De geheimhouding geldt ten aanzien van een ieder die aanwezig is bij een besloten vergadering of die kennis draagt van stukken ten aanzien waarvan geheimhouding geldt. De geheimhouding geldt totdat het orgaan dat de geheimhouding heeft opgelegd of de raad, haar

opheft.

Artikel 24. Besloten vergadering: Opheffing geheimhouding

Zoals uit de toelichting op artikel 23 blijkt kan de raad de geheimhouding die de raadscommissie aan de raad oplegt, opheffen. Wel bestaat er een overlegverplichting, waarmee recht wordt gedaan aan het principe van hoor en wederhoor.

Artikel 25. Toehoorders en pers

Artikel 26, eerste en tweede lid, van de Gemeentewet regelen dat de voorzitter van de raad

toehoorders die de orde verstoren, kan doen vertrekken en bij volharding in hun gedrag de

toezegging kan ontzeggen. Voor raadscommissies ontbreekt een dergelijke bepaling in de

Gemeentewet; het derde lid van dit artikel voorziet hierin.

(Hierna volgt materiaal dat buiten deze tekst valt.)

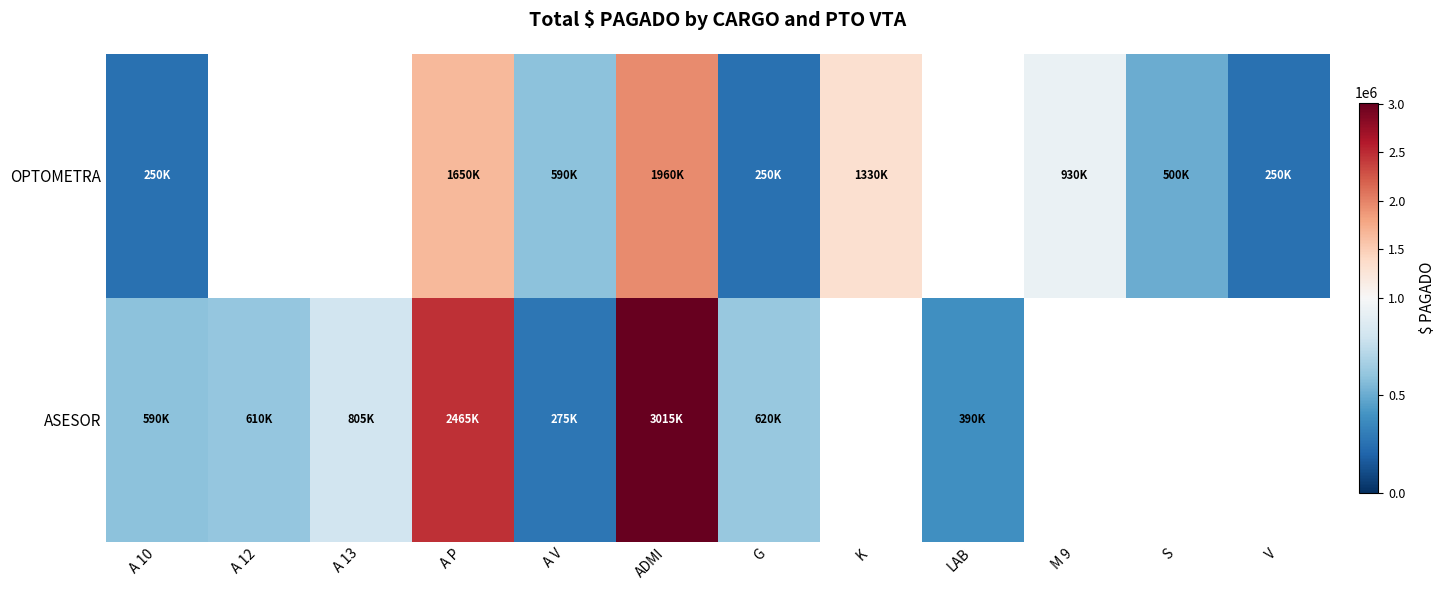

At how many categories does at least one series exceed 317011?

11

Artikel 26. Geluid- en beeldregistraties

Aangezien de vergaderingen van de raadscommissie in principe openbaar zijn, kunnen

radio- en tv-stations geluid- en beeldregistraties maken. Dit is uiteraard niet het geval als het

een besloten vergadering betreft.

Artikel 27. Intrekken oude verordening en artikel 28. Inwerkingtreding en citeertitel

Deze artikelen behoeven geen toelichting.